Выбрать главу

Поверив Геббельсу на слово, Фуртвенглер пригласил солистов-евреев играть в следующем его сезоне, — они ответили резкими отказами. Его старый друг, скрипач Бронислав Губерман, передал письмо Фуртвенглера и свой ядовитый ответ на него британской прессе. Несмотря на это, Фуртвенглер отправился в Вену, чтобы встретиться с Губерманом и пианистом Артуром Шнабелем на публичном приеме. На повторенное вслух приглашение Шнабель ответил, что, когда все артисты, изгнанные по политическим или расовым мотивам, получат свои места обратно, он будет рад вернуться в Германию. «К великому моему изумлению, — вспоминал он, — Фуртвенглер ответил, — и ответ его явно не был заготовленным заранее, что я смешиваю политику и искусство».

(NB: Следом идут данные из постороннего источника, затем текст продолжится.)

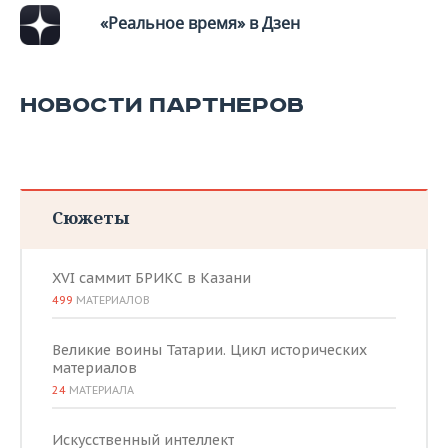
«Реальное время» в Дзен
НОВОСТИ ПАРТНЕРОВ
Сюжеты
XVI саммит БРИКС в Казани
499
МАТЕРИАЛОВ
Великие воины Татарии. Цикл исторических
материалов
24
МАТЕРИАЛА
Искусственный интеллект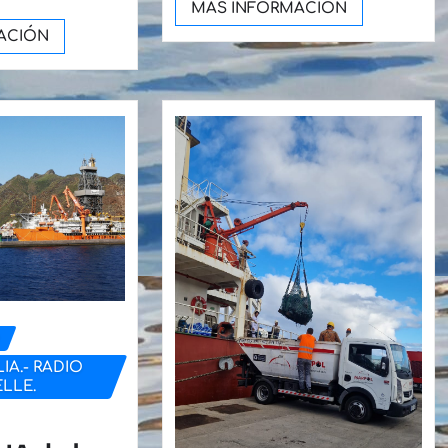
MÁS INFORMACIÓN
ACIÓN
D
IA.- RADIO
LLE.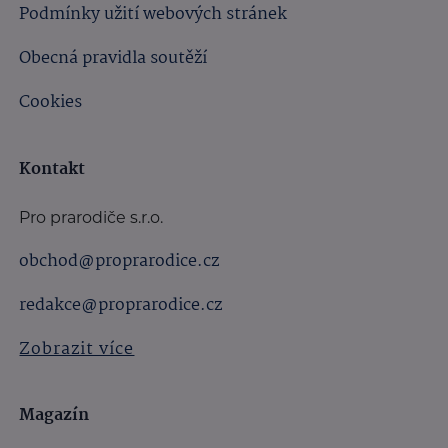
Podmínky užití webových stránek
Obecná pravidla soutěží
Cookies
Kontakt
Pro prarodiče s.r.o.
obchod@proprarodice.cz
redakce@proprarodice.cz
Zobrazit více
Magazín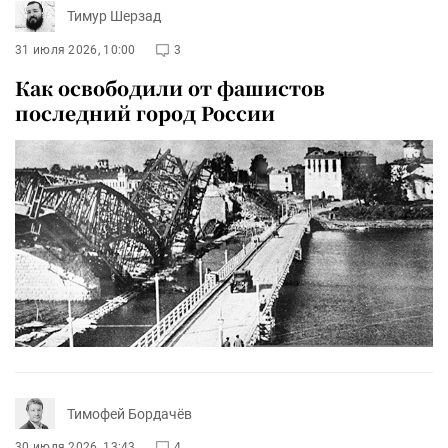
Тимур Шерзад
31 июля 2026, 10:00
3
Как освободили от фашистов
последний город России
Тимофей Бордачёв
30 июля 2026, 13:43
4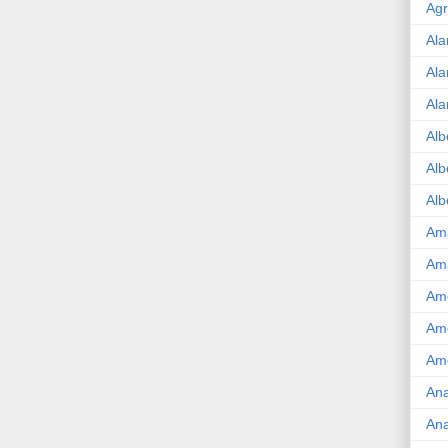
Agr
Ala
Ala
Ala
Alb
Alb
Alb
Am
Am
Ame
Am
Amé
Ana
Ana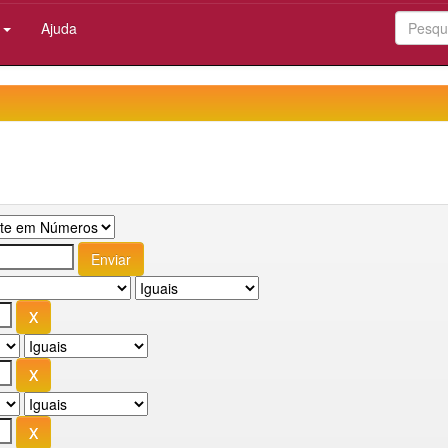
:
Ajuda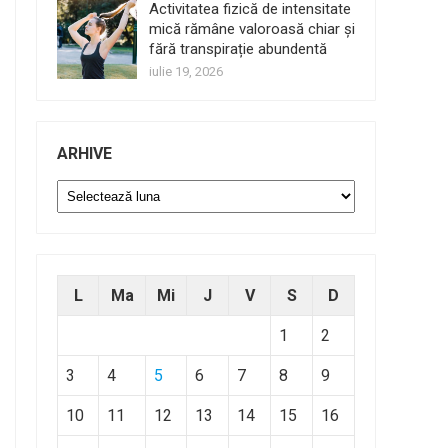
Activitatea fizică de intensitate
mică rămâne valoroasă chiar și
fără transpirație abundentă
iulie 19, 2026
ARHIVE
Arhive
L
Ma
Mi
J
V
S
D
1
2
3
4
5
6
7
8
9
10
11
12
13
14
15
16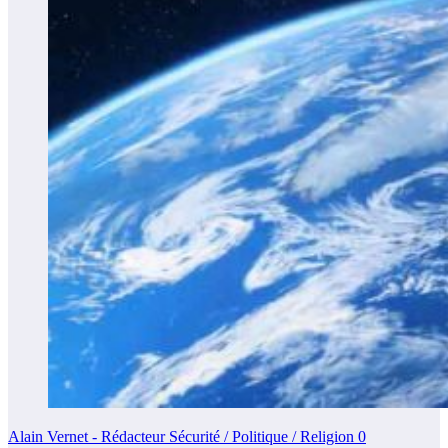
Alain Vernet - Rédacteur Sécurité / Politique / Religion
0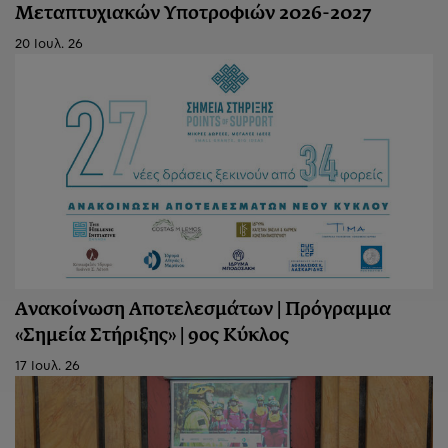
Μεταπτυχιακών Υποτροφιών 2026-2027
20 Ιουλ. 26
Ανακοίνωση Aποτελεσμάτων | Πρόγραμμα
«Σημεία Στήριξης» | 9ος Κύκλος
17 Ιουλ. 26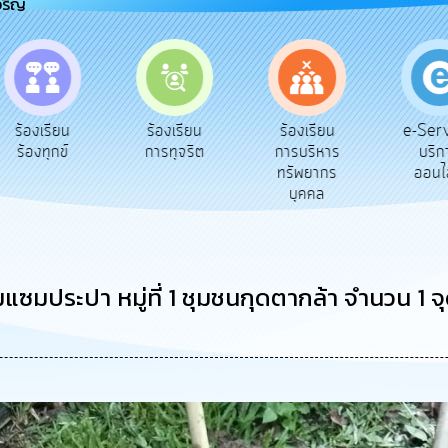
จริญ
e-Service
ร้องเรียน
ร้องเรียน
ถาม
บริการ
การทุจริต
การบริหาร
Q&
ออนไลน์
ทรัพยากร
บุคคล
มประปา หมู่ที่ 1 ชุมชนกุดตากล้า จำนวน 1 จุ
ญ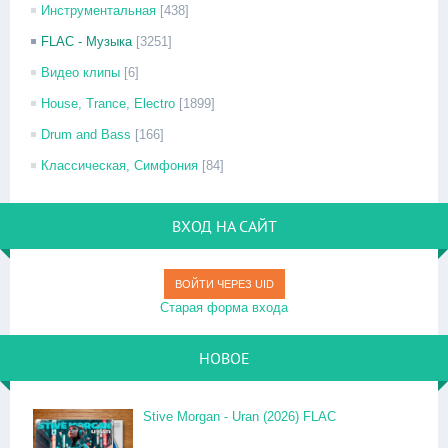
Инструментальная
[438]
FLAC - Музыка
[3251]
Видео клипы
[6]
House, Trance, Electro
[1899]
Drum and Bass
[166]
Классическая, Симфония
[84]
ВХОД НА САЙТ
ВОЙТИ ЧЕРЕЗ UID
Старая форма входа
НОВОЕ
Stive Morgan - Uran (2026) FLAC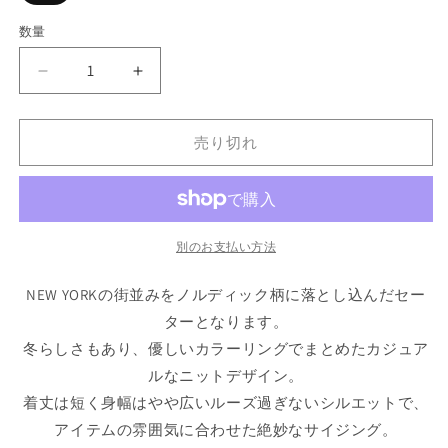
バ
リ
エ
数量
ー
シ
ョ
City
City
ン
は
Scape
Scape
売
Knit
Knit
り
切
Sweater
Sweater
売り切れ
れ
New
New
て
い
York
York
る
NTL
NTL
か
販
シ
シ
売
別のお支払い方法
テ
テ
で
き
ィ
ィ
ま
NEW YORKの街並みをノルディック柄に落とし込んだセー
せ
ー
ー
ん
ターとなります。
ス
ス
ケ
ケ
冬らしさもあり、優しいカラーリングでまとめたカジュア
ー
ー
ルなニットデザイン。
プ
プ
着丈は短く身幅はやや広いルーズ過ぎないシルエットで、
ノ
ノ
アイテムの雰囲気に合わせた絶妙なサイジング。
ル
ル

К тому времени Фуртвенглер уже продирижировал «Майстерзингерами» на празднестве в честь учреждения Третьего рейха («лакей!» — сокрушенно записал в дневнике изгнанный из страны Томас Манн). Пройдет еще немного времени и Фуртвенглер появится на киноэкране стоящим на фоне кроваво-красного флага со свастикой, наполовину подняв в гитлеровском приветствии руку, станет принимать от режима звания и частным порядком совещаться с фюрером, у которого он ходил в любимых дирижерах. Вряд ли Фуртвенглер мог делать вид, будто отделяет политику от искусства. Сколь ни отвратительными представлялись ему хулиганство и уличные бесчинства нацистов, он видел в правительстве немецкую власть, преданную делу сохранения немецких ценностей. Канцлер Германии носил то же имя, что и почитаемый им отец, и обожал Вагнера сильнее, чем любой из лидеров, появлявшихся в стране со времен Людвига Баварского. Фуртвенглеру нравился и Геббельс, «этот маленький, мрачный человечек, которого он находил довольно обаятельным».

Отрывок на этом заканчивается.